Wexford accountant Alan Hynes was dressed in trousers, pullover and shirt when he represented himself in the case where Bank of Scotland is looking for a €7.5 million judgment against him and his wife Noreen.
The case comes up for hearing later this year and if it goes against them, the judgment order will take its place alongside ones already issued for more than €6 million. The complaints against Hynes upheld by a recent disciplinary tribunal of the Chartered Accountants Regulatory Board (Carb) included one that he had outstanding judgment debts for that amount.
Hynes urged the court that he and his wife be allowed to include in their counterclaims against the bank certain allegations linked to two other Bank of Scotland loans, for a total of more than €48 million.

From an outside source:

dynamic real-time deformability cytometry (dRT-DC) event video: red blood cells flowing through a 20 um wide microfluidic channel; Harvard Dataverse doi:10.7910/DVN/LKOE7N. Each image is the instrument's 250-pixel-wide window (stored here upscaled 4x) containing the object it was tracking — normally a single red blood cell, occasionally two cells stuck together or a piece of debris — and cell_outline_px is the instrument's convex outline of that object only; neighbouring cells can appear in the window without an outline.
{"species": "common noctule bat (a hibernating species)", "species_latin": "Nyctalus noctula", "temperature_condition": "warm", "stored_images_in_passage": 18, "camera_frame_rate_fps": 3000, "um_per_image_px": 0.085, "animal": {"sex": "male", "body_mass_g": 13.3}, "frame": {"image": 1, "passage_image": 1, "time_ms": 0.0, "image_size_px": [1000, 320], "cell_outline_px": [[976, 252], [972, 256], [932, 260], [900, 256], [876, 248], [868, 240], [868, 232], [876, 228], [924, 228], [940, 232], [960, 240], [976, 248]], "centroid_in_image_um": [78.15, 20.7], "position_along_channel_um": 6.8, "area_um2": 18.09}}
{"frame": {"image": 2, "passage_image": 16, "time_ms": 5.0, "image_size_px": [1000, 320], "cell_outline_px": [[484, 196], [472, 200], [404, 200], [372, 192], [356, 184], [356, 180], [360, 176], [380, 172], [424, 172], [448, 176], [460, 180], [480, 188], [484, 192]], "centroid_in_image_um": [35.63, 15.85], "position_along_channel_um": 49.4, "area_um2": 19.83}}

In relation to the larger loan, for €40.7 million, the couple wanted to explore issues to do with fire safety defects found in the Dundrum apartment development for which the money was issued and the claim that a quantity surveyor was supposed to be monitoring the development on behalf of the bank. As Declan McGrath SC, for the bank, pointed out, this could delay the pending hearing, with the bank most likely left hanging for the resultant costs should they win the case.
That seems likely given the judgment orders already in existence and the fact that the Carb tribunal was told that the couple’s main income comes from a stipend to Hynes from the Institute of Chartered Accountants’ benevolence fund. The couple are “impecunious”, the tribunal was told by Alan Cormack, for Hynes.
When Mr Justice Brian McGovern ruled against the couple on the counterclaim issue, Hynes asked for a stay. The judge refused, but said Hynes was free to appeal. The accountant has already told this newspaper that he intends appealing the Carb tribunal’s findings against him.
So the impecunious Hynes is clocking up legal costs in two expensive forums while investors in his various collapsed property schemes nurse their wounds and, in the case of the Laurels development, some people are left owning apartments the developer says are a fire hazard. The economy may have turned the corner, but some people are still hurting badly.